Problem details: Lines with the word "Gerber" in them are the ones to copy from the records.

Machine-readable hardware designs
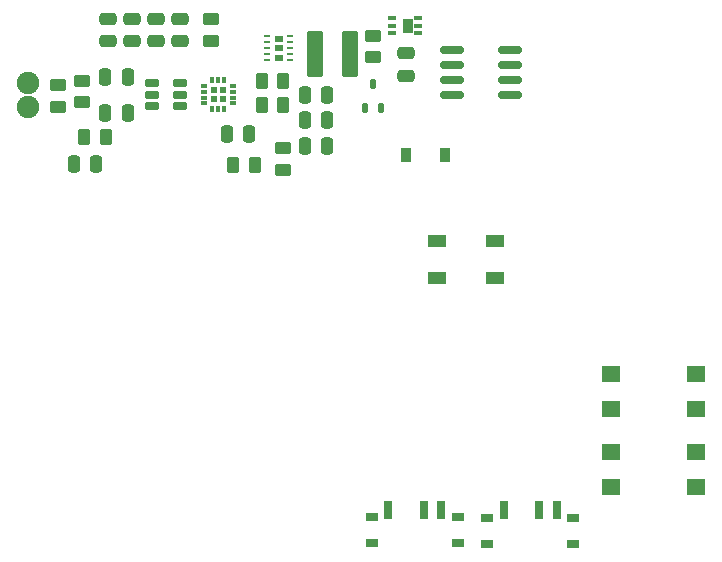
<source format=gtp>
G04 #@! TF.GenerationSoftware,KiCad,Pcbnew,7.0.7-7.0.7~ubuntu22.04.1*
G04 #@! TF.CreationDate,2023-10-12T01:04:17+02:00*
G04 #@! TF.ProjectId,PD_Micro,50445f4d-6963-4726-9f2e-6b696361645f,rev?*
G04 #@! TF.SameCoordinates,PX7ce2370PY67d8790*
G04 #@! TF.FileFunction,Paste,Top*
G04 #@! TF.FilePolarity,Positive*
%FSLAX46Y46*%
G04 Gerber Fmt 4.6, Leading zero omitted, Abs format (unit mm)*
G04 Created by KiCad (PCBNEW 7.0.7-7.0.7~ubuntu22.04.1) date 2023-10-12 01:04:17*
%MOMM*%
%LPD*%
G01*
G04 APERTURE LIST*
G04 Aperture macros list*
%AMRoundRect*
0 Rectangle with rounded corners*
0 $1 Rounding radius*
0 $2 $3 $4 $5 $6 $7 $8 $9 X,Y pos of 4 corners*
0 Add a 4 corners polygon primitive as box body*
4,1,4,$2,$3,$4,$5,$6,$7,$8,$9,$2,$3,0*
0 Add four circle primitives for the rounded corners*
1,1,$1+$1,$2,$3*
1,1,$1+$1,$4,$5*
1,1,$1+$1,$6,$7*
1,1,$1+$1,$8,$9*
0 Add four rect primitives between the rounded corners*
20,1,$1+$1,$2,$3,$4,$5,0*
20,1,$1+$1,$4,$5,$6,$7,0*
20,1,$1+$1,$6,$7,$8,$9,0*
20,1,$1+$1,$8,$9,$2,$3,0*%
G04 Aperture macros list end*
%ADD10R,1.000000X0.800000*%
%ADD11R,0.700000X1.500000*%
%ADD12RoundRect,0.140000X0.560000X1.810000X-0.560000X1.810000X-0.560000X-1.810000X0.560000X-1.810000X0*%
%ADD13RoundRect,0.250000X-0.250000X-0.475000X0.250000X-0.475000X0.250000X0.475000X-0.250000X0.475000X0*%
%ADD14R,0.550000X0.550000*%
%ADD15R,0.300000X0.580000*%
%ADD16R,0.580000X0.300000*%
%ADD17RoundRect,0.250000X0.250000X0.475000X-0.250000X0.475000X-0.250000X-0.475000X0.250000X-0.475000X0*%
%ADD18R,1.500000X1.000000*%
%ADD19R,0.900000X1.200000*%
%ADD20RoundRect,0.250000X0.475000X-0.250000X0.475000X0.250000X-0.475000X0.250000X-0.475000X-0.250000X0*%
%ADD21RoundRect,0.130000X-0.470000X-0.195000X0.470000X-0.195000X0.470000X0.195000X-0.470000X0.195000X0*%
%ADD22RoundRect,0.125000X-0.125000X-0.275000X0.125000X-0.275000X0.125000X0.275000X-0.125000X0.275000X0*%
%ADD23RoundRect,0.250000X-0.450000X0.262500X-0.450000X-0.262500X0.450000X-0.262500X0.450000X0.262500X0*%
%ADD24RoundRect,0.250000X-0.262500X-0.450000X0.262500X-0.450000X0.262500X0.450000X-0.262500X0.450000X0*%
%ADD25R,0.650000X0.610000*%
%ADD26R,0.500000X0.250000*%
%ADD27RoundRect,0.250000X-0.475000X0.250000X-0.475000X-0.250000X0.475000X-0.250000X0.475000X0.250000X0*%
%ADD28RoundRect,0.250000X0.450000X-0.262500X0.450000X0.262500X-0.450000X0.262500X-0.450000X-0.262500X0*%
%ADD29RoundRect,0.150000X-0.825000X-0.150000X0.825000X-0.150000X0.825000X0.150000X-0.825000X0.150000X0*%
%ADD30R,1.600000X1.400000*%
%ADD31RoundRect,0.250000X0.262500X0.450000X-0.262500X0.450000X-0.262500X-0.450000X0.262500X-0.450000X0*%
%ADD32C,1.900000*%
%ADD33R,0.700000X0.380000*%
%ADD34RoundRect,0.000000X-0.414000X-0.510000X0.414000X-0.510000X0.414000X0.510000X-0.414000X0.510000X0*%
G04 APERTURE END LIST*
D10*
X85885000Y-28209000D03*
X85885000Y-30419000D03*
X93185000Y-28209000D03*
X93185000Y-30419000D03*
D11*
X87285000Y-27559000D03*
X90285000Y-27559000D03*
X91785000Y-27559000D03*
D10*
X76106000Y-28176000D03*
X76106000Y-30386000D03*
X83406000Y-28176000D03*
X83406000Y-30386000D03*
D11*
X77506000Y-27526000D03*
X80506000Y-27526000D03*
X82006000Y-27526000D03*
D12*
X74285000Y11049000D03*
X71285000Y11049000D03*
D13*
X70438000Y5461000D03*
X72338000Y5461000D03*
D14*
X62756500Y7982500D03*
X62756500Y7257500D03*
X63481500Y7982500D03*
X63481500Y7257500D03*
D15*
X62619000Y6405000D03*
X63119000Y6405000D03*
X63619000Y6405000D03*
D16*
X64334000Y6870000D03*
X64334000Y7370000D03*
X64334000Y7870000D03*
X64334000Y8370000D03*
D15*
X63619000Y8835000D03*
X63119000Y8835000D03*
X62619000Y8835000D03*
D16*
X61904000Y8370000D03*
X61904000Y7870000D03*
X61904000Y7370000D03*
X61904000Y6870000D03*
D17*
X55433000Y9144000D03*
X53533000Y9144000D03*
D18*
X81624000Y-4750000D03*
X81624000Y-7950000D03*
X86524000Y-7950000D03*
X86524000Y-4750000D03*
D19*
X82309000Y2540000D03*
X79009000Y2540000D03*
D20*
X53735000Y12131000D03*
X53735000Y14031000D03*
D21*
X57474000Y8570000D03*
X57474000Y7620000D03*
X57474000Y6670000D03*
X59874000Y6670000D03*
X59874000Y7620000D03*
X59874000Y8570000D03*
D17*
X55433000Y6096000D03*
X53533000Y6096000D03*
D13*
X63820000Y4318000D03*
X65720000Y4318000D03*
D20*
X55767000Y12131000D03*
X55767000Y14031000D03*
X59831000Y12131000D03*
X59831000Y14031000D03*
D22*
X75564000Y6493000D03*
X76864000Y6493000D03*
X76214000Y8493000D03*
D23*
X49530000Y8405500D03*
X49530000Y6580500D03*
D24*
X64365500Y1651000D03*
X66190500Y1651000D03*
D20*
X57799000Y12131000D03*
X57799000Y14031000D03*
D13*
X50866000Y1778000D03*
X52766000Y1778000D03*
D25*
X68213000Y12357000D03*
X68213000Y11557000D03*
X68213000Y10757000D03*
D26*
X67263000Y12557000D03*
X67263000Y12057000D03*
X67263000Y11557000D03*
X67263000Y11057000D03*
X67263000Y10557000D03*
X69163000Y10557000D03*
X69163000Y11057000D03*
X69163000Y11557000D03*
X69163000Y12057000D03*
X69163000Y12557000D03*
D27*
X79008000Y11110000D03*
X79008000Y9210000D03*
D23*
X68580000Y3071500D03*
X68580000Y1246500D03*
D13*
X70438000Y7620000D03*
X72338000Y7620000D03*
D23*
X51562000Y8786500D03*
X51562000Y6961500D03*
D24*
X66792500Y6731000D03*
X68617500Y6731000D03*
D28*
X62498000Y12168500D03*
X62498000Y13993500D03*
D29*
X82869000Y11430000D03*
X82869000Y10160000D03*
X82869000Y8890000D03*
X82869000Y7620000D03*
X87819000Y7620000D03*
X87819000Y8890000D03*
X87819000Y10160000D03*
X87819000Y11430000D03*
D24*
X51783000Y4064000D03*
X53608000Y4064000D03*
D30*
X96349000Y-16026000D03*
X103549000Y-16026000D03*
X96349000Y-19026000D03*
X103549000Y-19026000D03*
D31*
X68617500Y8763000D03*
X66792500Y8763000D03*
D23*
X76214000Y12596500D03*
X76214000Y10771500D03*
D32*
X47040000Y6604000D03*
X47040000Y8636000D03*
D13*
X70424000Y3302000D03*
X72324000Y3302000D03*
D30*
X96349000Y-22610000D03*
X103549000Y-22610000D03*
X96349000Y-25610000D03*
X103549000Y-25610000D03*
D33*
X77825000Y14112000D03*
X77825000Y13462000D03*
X77825000Y12812000D03*
X80025000Y12812000D03*
X80025000Y13462000D03*
D34*
X79135000Y13462000D03*
D33*
X80025000Y14112000D03*
M02*

</source>
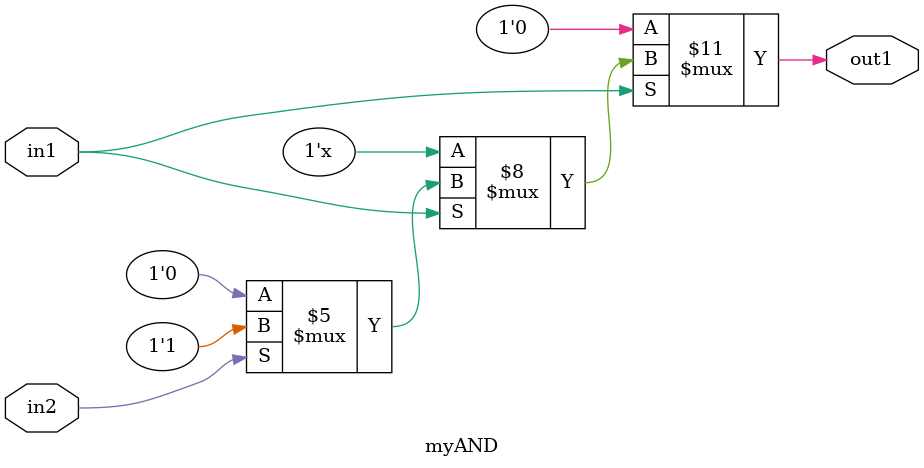
<source format=v>
module myAND(in1, in2, out1);

	input in1, in2;
	output out1;
	reg out1;
	
	always@(in1, in2) begin
		if(in1 == 0) begin
			out1 = 0;
		end
		else begin
			if(in2 == 0) begin
				out1 = 0;
			end
			
			else begin
				out1 = 1;
			end
		end
	end

endmodule
</source>
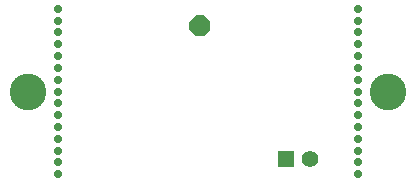
<source format=gbr>
G04 EAGLE Gerber RS-274X export*
G75*
%MOMM*%
%FSLAX34Y34*%
%LPD*%
%AMOC8*
5,1,8,0,0,1.08239X$1,22.5*%
G01*
%ADD10C,3.101600*%
%ADD11C,0.701600*%
%ADD12R,1.422400X1.422400*%
%ADD13C,1.422400*%
%ADD14P,1.924489X8X112.500000*%


D10*
X25400Y70231D03*
X330200Y70231D03*
D11*
X51000Y70231D03*
X51000Y80231D03*
X51000Y90231D03*
X51000Y100231D03*
X51000Y110231D03*
X51000Y120231D03*
X51000Y130231D03*
X51000Y140462D03*
X51000Y60231D03*
X51000Y50231D03*
X51000Y40231D03*
X51000Y30231D03*
X51000Y20231D03*
X51000Y10231D03*
X51000Y0D03*
X304600Y70231D03*
X304600Y80231D03*
X304600Y90231D03*
X304600Y100231D03*
X304600Y110231D03*
X304600Y120231D03*
X304600Y130231D03*
X304600Y140462D03*
X304600Y60231D03*
X304600Y50231D03*
X304600Y40231D03*
X304600Y30231D03*
X304600Y20231D03*
X304600Y10231D03*
X304600Y0D03*
D12*
X243656Y12700D03*
D13*
X263976Y12700D03*
D14*
X170942Y125476D03*
M02*

</source>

Response area:
G04 Gerber Fmt 4.6, Leading zero omitted, Abs format (unit mm)*
G04 EAGLE Gerber RS-274X export*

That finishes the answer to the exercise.